By reading Shellbag data you can see if a person was using a device at the particular time and if they launched a specific program. Prefetch files are great for this. They allow an investigator to see how many times a program ran, from which location it ran, and how many times it ran. The SANS DFIR posters would be a fantastic resource for this information if you wanted to learn more.
What happens if the suspect hardens their device? Full hard-disk encryption? You can duplicate the suspect's hard disk, but can you actually read what's on it if the suspect uses something like AES-256?
Full disk encryption can be a nightmare as, due to the encryption strength of these algorithms, its not really possible to get into them unless they write the password on a sticky note beside the device. Yes, you would be surprised at how often this happens!
However, if the user also uses a common password with slight changes, it could be possible to guess it.
BitLocker is a tool built into Windows that lets you encrypt an entire hard drive for enhanced security. It creates a backup file that will give access to the device if you lose the password. So locating this can be an option.
But, what if we can prove a suspect owns a device but we can’t get into it? In that case, the police can use the Regulation of Investigatory Powers Act (RIPA) to request the password from the user. If they refuse, they face a potential prison sentence.
Reporting. This seems like the most unglamourous part of the work? But the most necessary?
The presentation of data for legal teams or a court can be pretty challenging. The wording must be consistently understandable to a technical layperson and use as few words as possible.
Most companies will use a specific template, so its unlikely things will be missed when you fill it out correctly. Another person will always check each report for everything from spelling, grammar to factual accuracy. A process or rule of thumb is to follow ACPO principle 3 (above) and make sure all paperwork is signed and dated correctly.
We've focused here on just PC forensics. How realistic is this as a scenario? In reality are cases spread across SD cards, phones, satnavs, smart cars… fitness trackers? Does today's smart-world make a forensic professional’s life harder?

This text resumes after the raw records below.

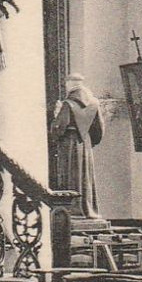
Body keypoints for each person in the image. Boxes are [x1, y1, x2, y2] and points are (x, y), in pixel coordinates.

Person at [51, 72, 104, 218]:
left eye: (67, 83)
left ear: (70, 84)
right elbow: (99, 130)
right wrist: (87, 140)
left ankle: (73, 211)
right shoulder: (94, 103)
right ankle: (89, 210)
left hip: (68, 143)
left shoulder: (68, 104)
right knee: (85, 176)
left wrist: (55, 117)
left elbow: (58, 128)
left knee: (70, 176)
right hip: (85, 143)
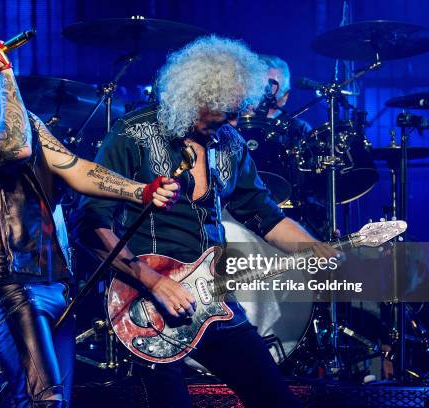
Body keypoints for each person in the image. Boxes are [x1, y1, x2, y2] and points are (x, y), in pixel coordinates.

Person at [0, 15, 179, 408]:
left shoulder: (20, 121)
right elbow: (11, 149)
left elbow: (76, 168)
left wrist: (142, 191)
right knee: (42, 400)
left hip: (53, 280)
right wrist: (4, 76)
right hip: (6, 280)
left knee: (56, 400)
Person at [72, 36, 337, 407]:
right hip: (145, 302)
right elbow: (90, 224)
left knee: (276, 399)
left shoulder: (230, 143)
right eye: (226, 110)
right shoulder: (133, 134)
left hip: (210, 298)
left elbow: (264, 214)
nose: (234, 120)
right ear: (197, 97)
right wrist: (153, 282)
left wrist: (315, 250)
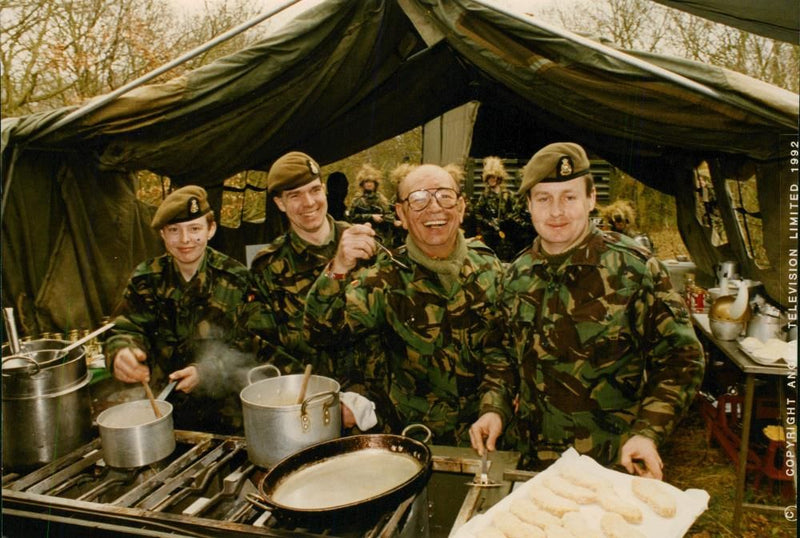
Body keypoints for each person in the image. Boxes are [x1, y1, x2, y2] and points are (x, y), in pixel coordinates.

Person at [471, 142, 704, 478]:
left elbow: (682, 359)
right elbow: (501, 355)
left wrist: (648, 432)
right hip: (532, 464)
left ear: (591, 199)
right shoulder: (515, 275)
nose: (556, 212)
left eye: (569, 196)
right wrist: (494, 407)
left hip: (612, 464)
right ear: (528, 206)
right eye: (544, 198)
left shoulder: (635, 269)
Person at [304, 164, 516, 445]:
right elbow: (322, 332)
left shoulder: (492, 270)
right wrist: (339, 268)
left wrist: (495, 409)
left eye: (444, 196)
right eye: (418, 199)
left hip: (487, 439)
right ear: (401, 214)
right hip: (412, 442)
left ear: (462, 207)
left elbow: (501, 352)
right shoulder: (385, 278)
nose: (434, 208)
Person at [104, 185, 255, 434]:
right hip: (162, 414)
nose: (185, 240)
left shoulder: (236, 277)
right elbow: (125, 327)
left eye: (195, 229)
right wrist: (122, 351)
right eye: (174, 230)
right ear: (163, 234)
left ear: (211, 230)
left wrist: (207, 371)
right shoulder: (146, 278)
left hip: (227, 419)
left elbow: (251, 344)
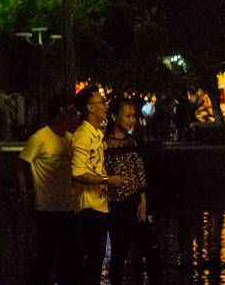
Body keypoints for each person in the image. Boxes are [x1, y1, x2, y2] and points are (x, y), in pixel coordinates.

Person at [17, 94, 80, 284]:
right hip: (45, 208)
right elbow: (20, 166)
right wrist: (25, 195)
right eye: (72, 111)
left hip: (68, 207)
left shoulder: (70, 139)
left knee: (69, 255)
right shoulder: (40, 138)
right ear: (61, 111)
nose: (76, 115)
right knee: (47, 253)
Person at [71, 87, 127, 285]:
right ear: (90, 107)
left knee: (96, 259)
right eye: (101, 102)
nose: (105, 106)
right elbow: (77, 173)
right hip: (88, 207)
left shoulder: (95, 134)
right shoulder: (83, 135)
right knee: (92, 260)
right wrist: (107, 180)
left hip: (100, 204)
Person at [104, 97, 162, 284]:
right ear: (114, 116)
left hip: (136, 203)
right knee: (120, 253)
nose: (132, 120)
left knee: (152, 251)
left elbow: (139, 171)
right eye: (127, 116)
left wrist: (143, 199)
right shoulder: (105, 145)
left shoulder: (132, 141)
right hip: (117, 206)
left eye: (134, 116)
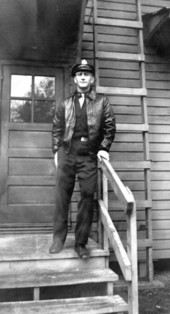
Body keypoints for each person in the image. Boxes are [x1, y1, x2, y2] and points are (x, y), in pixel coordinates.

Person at [49, 59, 116, 259]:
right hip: (67, 155)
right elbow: (57, 129)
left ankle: (80, 243)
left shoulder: (102, 102)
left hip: (88, 156)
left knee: (87, 198)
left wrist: (103, 148)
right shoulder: (66, 104)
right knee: (62, 197)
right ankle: (58, 240)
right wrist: (55, 150)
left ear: (92, 79)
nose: (83, 77)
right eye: (80, 74)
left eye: (87, 74)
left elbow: (110, 128)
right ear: (75, 79)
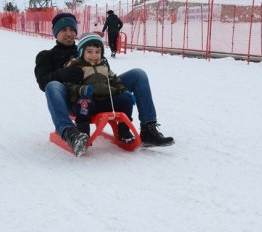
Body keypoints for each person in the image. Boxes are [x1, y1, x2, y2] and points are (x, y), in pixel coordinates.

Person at [35, 13, 173, 157]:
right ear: (56, 33)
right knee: (52, 86)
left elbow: (106, 73)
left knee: (138, 74)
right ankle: (70, 133)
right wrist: (61, 74)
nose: (69, 33)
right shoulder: (46, 55)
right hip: (75, 100)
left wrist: (120, 89)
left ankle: (148, 128)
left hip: (102, 95)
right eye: (63, 30)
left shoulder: (89, 45)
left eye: (71, 29)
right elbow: (42, 82)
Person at [63, 32, 136, 143]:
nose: (94, 55)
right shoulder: (76, 67)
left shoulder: (104, 66)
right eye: (89, 52)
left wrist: (124, 91)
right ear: (82, 52)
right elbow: (69, 86)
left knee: (126, 101)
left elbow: (115, 81)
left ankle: (123, 131)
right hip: (90, 103)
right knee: (84, 103)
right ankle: (82, 135)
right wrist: (82, 90)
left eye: (98, 52)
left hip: (107, 101)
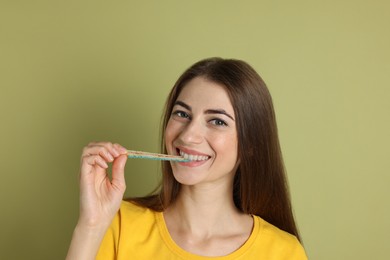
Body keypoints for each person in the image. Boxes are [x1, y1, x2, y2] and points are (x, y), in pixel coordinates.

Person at [66, 57, 308, 259]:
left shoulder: (284, 252)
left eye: (217, 121)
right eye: (182, 113)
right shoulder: (117, 223)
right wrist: (92, 224)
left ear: (251, 144)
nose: (188, 135)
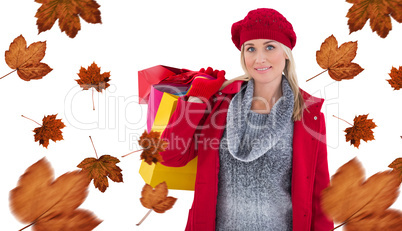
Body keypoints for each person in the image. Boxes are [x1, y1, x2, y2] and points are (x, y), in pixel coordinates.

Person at [160, 8, 334, 231]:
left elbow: (320, 195)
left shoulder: (308, 113)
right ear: (243, 55)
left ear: (286, 53)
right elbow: (169, 155)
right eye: (250, 49)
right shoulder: (221, 103)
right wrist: (197, 98)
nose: (259, 58)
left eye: (269, 47)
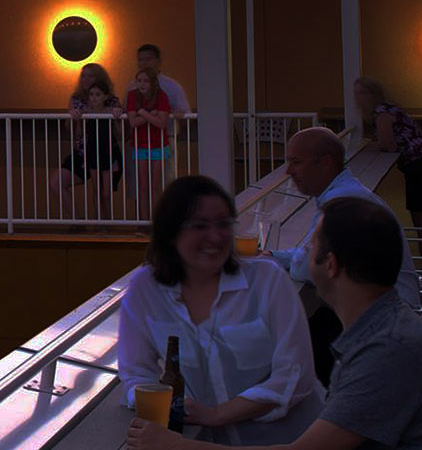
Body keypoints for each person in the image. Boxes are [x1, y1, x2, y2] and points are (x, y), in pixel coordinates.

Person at [127, 197, 422, 450]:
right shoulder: (381, 327)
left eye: (309, 245)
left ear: (330, 265)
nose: (301, 255)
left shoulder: (387, 347)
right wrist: (215, 415)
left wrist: (177, 446)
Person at [117, 175, 322, 445]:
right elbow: (136, 373)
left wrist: (218, 414)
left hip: (293, 440)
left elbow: (295, 375)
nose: (215, 236)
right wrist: (159, 406)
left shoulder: (266, 280)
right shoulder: (145, 290)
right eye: (200, 226)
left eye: (224, 224)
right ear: (171, 231)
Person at [268, 127, 420, 386]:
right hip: (386, 311)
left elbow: (305, 267)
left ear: (325, 163)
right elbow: (308, 256)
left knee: (289, 350)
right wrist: (273, 255)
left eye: (296, 162)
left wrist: (287, 260)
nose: (288, 172)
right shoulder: (346, 193)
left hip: (386, 324)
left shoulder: (343, 203)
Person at [354, 77, 422, 252]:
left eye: (362, 93)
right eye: (356, 93)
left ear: (373, 94)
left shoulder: (382, 113)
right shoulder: (390, 109)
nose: (358, 97)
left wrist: (375, 145)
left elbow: (388, 144)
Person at [52, 63, 125, 220]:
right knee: (57, 182)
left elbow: (120, 131)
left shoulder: (111, 101)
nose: (85, 79)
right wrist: (74, 117)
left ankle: (105, 226)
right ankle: (78, 223)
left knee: (104, 193)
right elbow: (70, 129)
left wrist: (118, 117)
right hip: (84, 152)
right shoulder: (76, 99)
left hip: (107, 150)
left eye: (90, 75)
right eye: (83, 75)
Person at [126, 69, 174, 215]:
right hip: (140, 144)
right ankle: (143, 222)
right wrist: (151, 115)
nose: (142, 84)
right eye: (139, 80)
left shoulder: (161, 96)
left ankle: (156, 220)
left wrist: (143, 112)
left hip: (158, 144)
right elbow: (132, 122)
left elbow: (161, 123)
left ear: (153, 83)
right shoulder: (132, 95)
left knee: (155, 185)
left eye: (146, 81)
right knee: (143, 186)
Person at [138, 43, 190, 115]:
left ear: (159, 61)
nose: (144, 63)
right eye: (140, 60)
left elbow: (186, 116)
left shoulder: (172, 86)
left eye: (148, 59)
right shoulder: (132, 86)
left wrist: (179, 115)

More people have phones than PCs, and you are more likely to see someone or one or more mobiles on them than a laptop. With the seemly weekly introduction of many new smart devices, you will always encounter something you have never seen or heard of before.
Most of which will likely all be connected via the wi-fi router in a home. So they need to be isolated and powered down to be copied. Some devices only have evidential value when powered on (as they have no onboard storage), or their data is stored in the cloud only. Research: Ask colleagues and plan before acting as once data is changed, it cannot be unchanged.
Finally, how can somebody interested in forensics, practice? Are there some good sandboxes?
There are loads of great resources, and I recommend checking out some BCS webinars that I ran in how to get into cyber forensics for the complete list. These can be found on the BCS website, where I go over soft and hard skills and software: Sandboxes, imaging software, training materials, guides, all designed to help you gain a good understanding of digital forensics.